_Directive_
With all pictures omitted, return verbatim the lines from the beginning of the records below through the line containing "X118110000Y-53657500D03*".
═══ Data records ═══
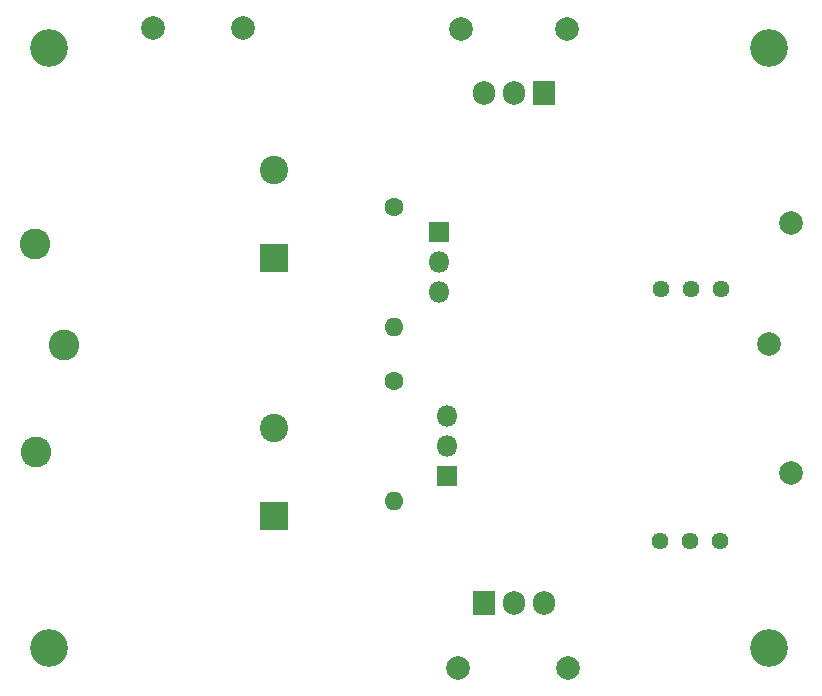
<source format=gbr>
G04 #@! TF.GenerationSoftware,KiCad,Pcbnew,(5.1.10-0-10_14)*
G04 #@! TF.CreationDate,2021-10-17T20:47:25+02:00*
G04 #@! TF.ProjectId,lv-lownoise-psu,6c762d6c-6f77-46e6-9f69-73652d707375,rev?*
G04 #@! TF.SameCoordinates,Original*
G04 #@! TF.FileFunction,Soldermask,Bot*
G04 #@! TF.FilePolarity,Negative*
%FSLAX46Y46*%
G04 Gerber Fmt 4.6, Leading zero omitted, Abs format (unit mm)*
G04 Created by KiCad (PCBNEW (5.1.10-0-10_14)) date 2021-10-17 20:47:25*
%MOMM*%
%LPD*%
G01*
G04 APERTURE LIST*
%ADD10C,2.000000*%
%ADD11O,1.600000X1.600000*%
%ADD12C,1.600000*%
%ADD13O,1.800000X1.800000*%
%ADD14R,1.800000X1.800000*%
%ADD15O,1.905000X2.000000*%
%ADD16R,1.905000X2.000000*%
%ADD17C,2.400000*%
%ADD18R,2.400000X2.400000*%
%ADD19C,1.440000*%
%ADD20C,2.600000*%
%ADD21C,3.200000*%
G04 APERTURE END LIST*
D10*
X119761000Y-85471000D03*
X129032000Y-85471000D03*
X128968500Y-31369000D03*
X120015000Y-31369000D03*
X93916500Y-31305500D03*
X101536500Y-31305500D03*
X147955000Y-69024500D03*
X146113500Y-58039000D03*
X147955000Y-47815500D03*
D11*
X114300000Y-71374000D03*
D12*
X114300000Y-61214000D03*
D11*
X114300000Y-56642000D03*
D12*
X114300000Y-46482000D03*
D13*
X118808500Y-64198500D03*
X118808500Y-66738500D03*
D14*
X118808500Y-69278500D03*
D13*
X118110000Y-53657500D03*
X118110000Y-51117500D03*
D14*
X118110000Y-48577500D03*
D15*
X127000000Y-80010000D03*
X124460000Y-80010000D03*
D16*
X121920000Y-80010000D03*
D15*
X121920000Y-36830000D03*
X124460000Y-36830000D03*
D16*
X127000000Y-36830000D03*
D17*
X104140000Y-65151000D03*
D18*
X104140000Y-72651000D03*
D17*
X104140000Y-43300000D03*
D18*
X104140000Y-50800000D03*
D19*
X141922500Y-74739500D03*
X139382500Y-74739500D03*
X136842500Y-74739500D03*
X141986000Y-53403500D03*
X139446000Y-53403500D03*
X136906000Y-53403500D03*
D20*
X83921600Y-49631600D03*
X86360000Y-58166000D03*
X83972400Y-67259200D03*
D21*
X146050000Y-33020000D03*
X146050000Y-83820000D03*
X85090000Y-83820000D03*
X85090000Y-33020000D03*
M02*

</source>
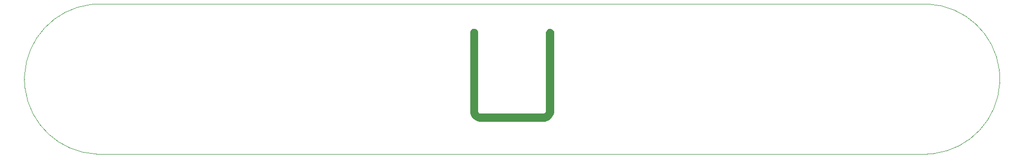
<source format=gbr>
%TF.GenerationSoftware,Altium Limited,Altium Designer,20.2.6 (244)*%
G04 Layer_Color=0*
%FSLAX45Y45*%
%MOMM*%
%TF.SameCoordinates,5F830152-65C5-4415-BC49-C393C33858C2*%
%TF.FilePolarity,Positive*%
%TF.FileFunction,Profile,NP*%
%TF.Part,Single*%
G01*
G75*
%TA.AperFunction,Profile*%
%ADD19C,0.02540*%
G36*
X7919899Y680244D02*
X7919698Y681893D01*
X7919353Y685197D01*
X7919066Y688507D01*
X7918836Y691822D01*
X7918750Y693481D01*
D01*
X7918685Y694731D01*
X7918588Y697233D01*
X7918523Y699736D01*
X7918491Y702239D01*
X7918491Y703491D01*
D01*
Y2053491D01*
Y2053938D01*
X7918502Y2054832D01*
X7918525Y2055725D01*
X7918558Y2056618D01*
X7918581Y2057064D01*
X7918581Y2057065D01*
X7919213Y2069399D01*
X7928840Y2092146D01*
X7945669Y2110227D01*
X7967669Y2121459D01*
X7979926Y2122972D01*
X7979926D01*
X7980533Y2123047D01*
X7981751Y2123174D01*
X7982970Y2123279D01*
X7984192Y2123364D01*
X7984803Y2123396D01*
X7985263Y2123420D01*
X7986185Y2123455D01*
X7987107Y2123479D01*
X7988030Y2123491D01*
X7988491Y2123491D01*
Y2123491D01*
X7988938Y2123491D01*
X7989831Y2123480D01*
X7990725Y2123457D01*
X7991618Y2123424D01*
X7992064Y2123401D01*
X8004399Y2122769D01*
X8027146Y2113142D01*
X8045227Y2096313D01*
X8056459Y2074313D01*
X8057972Y2062056D01*
D01*
X8058046Y2061449D01*
X8058173Y2060231D01*
X8058279Y2059012D01*
X8058364Y2057790D01*
X8058395Y2057179D01*
D01*
X8058419Y2056719D01*
X8058455Y2055797D01*
X8058479Y2054875D01*
X8058491Y2053952D01*
X8058491Y2053491D01*
X8058491Y2053491D01*
Y703491D01*
X8058492Y703162D01*
X8058501Y702503D01*
X8058518Y701844D01*
X8058543Y701186D01*
X8058559Y700857D01*
X8058559Y700857D01*
X8058559D01*
X8058584Y700420D01*
X8058644Y699548D01*
X8058719Y698677D01*
X8058810Y697808D01*
X8058861Y697374D01*
X8060681Y688844D01*
X8068581Y673369D01*
X8081300Y661531D01*
X8097301Y654759D01*
X8105938Y653555D01*
X8106257Y653540D01*
X8106895Y653516D01*
X8107533Y653500D01*
X8108172Y653492D01*
X8108491Y653491D01*
X8108491D01*
X9178491D01*
X9178820Y653492D01*
X9179479Y653501D01*
X9180138Y653518D01*
X9180796Y653543D01*
X9181125Y653559D01*
X9181562Y653584D01*
X9182434Y653644D01*
X9183305Y653720D01*
X9184174Y653810D01*
X9184609Y653862D01*
X9184609Y653862D01*
X9193138Y655681D01*
X9208613Y663582D01*
X9220451Y676300D01*
X9227223Y692301D01*
X9228427Y700939D01*
X9228442Y701257D01*
X9228466Y701895D01*
X9228482Y702534D01*
X9228490Y703172D01*
X9228491Y703491D01*
X9228491Y703491D01*
Y2053491D01*
X9228491Y2053938D01*
X9228502Y2054832D01*
X9228525Y2055725D01*
X9228558Y2056618D01*
X9228580Y2057064D01*
X9228581Y2057065D01*
X9229212Y2069399D01*
X9238840Y2092146D01*
X9255669Y2110227D01*
X9277669Y2121459D01*
X9289926Y2122972D01*
X9289926D01*
X9290534Y2123047D01*
X9291751Y2123174D01*
X9292970Y2123279D01*
X9294192Y2123364D01*
X9294803Y2123396D01*
X9294803D01*
X9295263Y2123420D01*
X9296185Y2123455D01*
X9297107Y2123479D01*
X9298030Y2123491D01*
X9298491Y2123491D01*
Y2123491D01*
X9298938Y2123491D01*
X9299832Y2123480D01*
X9300725Y2123457D01*
X9301618Y2123424D01*
X9302064Y2123401D01*
X9302065D01*
X9314399Y2122769D01*
X9337146Y2113142D01*
X9355227Y2096313D01*
X9366459Y2074313D01*
X9367972Y2062056D01*
D01*
X9368046Y2061449D01*
X9368173Y2060231D01*
X9368279Y2059012D01*
X9368364Y2057790D01*
X9368396Y2057179D01*
X9368419Y2056719D01*
X9368455Y2055797D01*
X9368479Y2054875D01*
X9368491Y2053952D01*
X9368491Y2053491D01*
X9368491Y2053491D01*
X9368491Y703491D01*
X9368491Y702278D01*
X9368461Y699852D01*
X9368400Y697427D01*
X9368308Y695003D01*
X9368248Y693791D01*
X9367397Y677180D01*
X9359949Y644759D01*
X9346984Y614124D01*
X9328893Y586207D01*
X9306229Y561856D01*
X9279679Y541813D01*
X9250051Y526687D01*
X9218246Y516937D01*
X9201738Y514899D01*
Y514899D01*
X9200089Y514698D01*
X9196785Y514353D01*
X9193475Y514066D01*
X9190160Y513836D01*
X9188501Y513750D01*
X9187251Y513686D01*
X9184749Y513588D01*
X9182246Y513523D01*
X9179743Y513491D01*
X9178491Y513491D01*
X9178491D01*
X8108491D01*
X8107278Y513491D01*
X8104852Y513521D01*
X8102427Y513582D01*
X8100003Y513674D01*
X8098791Y513734D01*
X8082180Y514585D01*
X8049759Y522033D01*
X8019124Y534998D01*
X7991207Y553089D01*
X7966856Y575753D01*
X7946813Y602303D01*
X7931687Y631931D01*
X7921937Y663736D01*
X7919899Y680244D01*
X7919899D01*
D02*
G37*
D19*
X242356Y1094430D02*
G02*
X234496Y1184998I1297931J158269D01*
G01*
D02*
G02*
X232722Y1253491I1319431J68431D01*
G01*
X232722Y1253491D01*
D02*
G02*
X234387Y1319857I1321415J58D01*
G01*
X234387Y1319857D01*
D02*
G02*
X1373661Y2543858I1298631J-66533D01*
G01*
Y2543857D01*
D02*
G02*
X1464229Y2551718I158269J-1297931D01*
G01*
D02*
G02*
X1532722Y2553491I68431J-1319431D01*
G01*
X15755722D01*
D02*
G02*
X15822089Y2551826I58J-1321415D01*
G01*
X15822089D01*
D02*
G02*
X17046089Y1412552I-66533J-1298631D01*
G01*
X17046088Y1412552D01*
D02*
G02*
X17053949Y1321984I-1297931J-158269D01*
G01*
D02*
G02*
X17055722Y1253491I-1319431J-68431D01*
G01*
D02*
G02*
X17054057Y1187125I-1321415J-58D01*
G01*
Y1187125D01*
D02*
G02*
X15914783Y-36875I-1298631J66533D01*
G01*
X15914783Y-36875D01*
D02*
G02*
X15824216Y-44735I-158269J1297931D01*
G01*
D02*
G02*
X15755722Y-46509I-68431J1319431D01*
G01*
X1532722D01*
Y-46509D01*
D02*
G02*
X1466356Y-44844I-58J1321415D01*
G01*
X1466356Y-44844D01*
D02*
G02*
X242356Y1094430I66533J1298631D01*
G01*
%TF.MD5,66aec49dec8c054b6457700959ed6067*%
M02*

</source>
═══
_Exercise answer_
<source format=gbr>
G04 #@! TF.GenerationSoftware,KiCad,Pcbnew,(5.1.10-0-10_14)*
G04 #@! TF.CreationDate,2021-10-17T20:47:25+02:00*
G04 #@! TF.ProjectId,lv-lownoise-psu,6c762d6c-6f77-46e6-9f69-73652d707375,rev?*
G04 #@! TF.SameCoordinates,Original*
G04 #@! TF.FileFunction,Soldermask,Bot*
G04 #@! TF.FilePolarity,Negative*
%FSLAX46Y46*%
G04 Gerber Fmt 4.6, Leading zero omitted, Abs format (unit mm)*
G04 Created by KiCad (PCBNEW (5.1.10-0-10_14)) date 2021-10-17 20:47:25*
%MOMM*%
%LPD*%
G01*
G04 APERTURE LIST*
%ADD10C,2.000000*%
%ADD11O,1.600000X1.600000*%
%ADD12C,1.600000*%
%ADD13O,1.800000X1.800000*%
%ADD14R,1.800000X1.800000*%
%ADD15O,1.905000X2.000000*%
%ADD16R,1.905000X2.000000*%
%ADD17C,2.400000*%
%ADD18R,2.400000X2.400000*%
%ADD19C,1.440000*%
%ADD20C,2.600000*%
%ADD21C,3.200000*%
G04 APERTURE END LIST*
D10*
X119761000Y-85471000D03*
X129032000Y-85471000D03*
X128968500Y-31369000D03*
X120015000Y-31369000D03*
X93916500Y-31305500D03*
X101536500Y-31305500D03*
X147955000Y-69024500D03*
X146113500Y-58039000D03*
X147955000Y-47815500D03*
D11*
X114300000Y-71374000D03*
D12*
X114300000Y-61214000D03*
D11*
X114300000Y-56642000D03*
D12*
X114300000Y-46482000D03*
D13*
X118808500Y-64198500D03*
X118808500Y-66738500D03*
D14*
X118808500Y-69278500D03*
D13*
X118110000Y-53657500D03*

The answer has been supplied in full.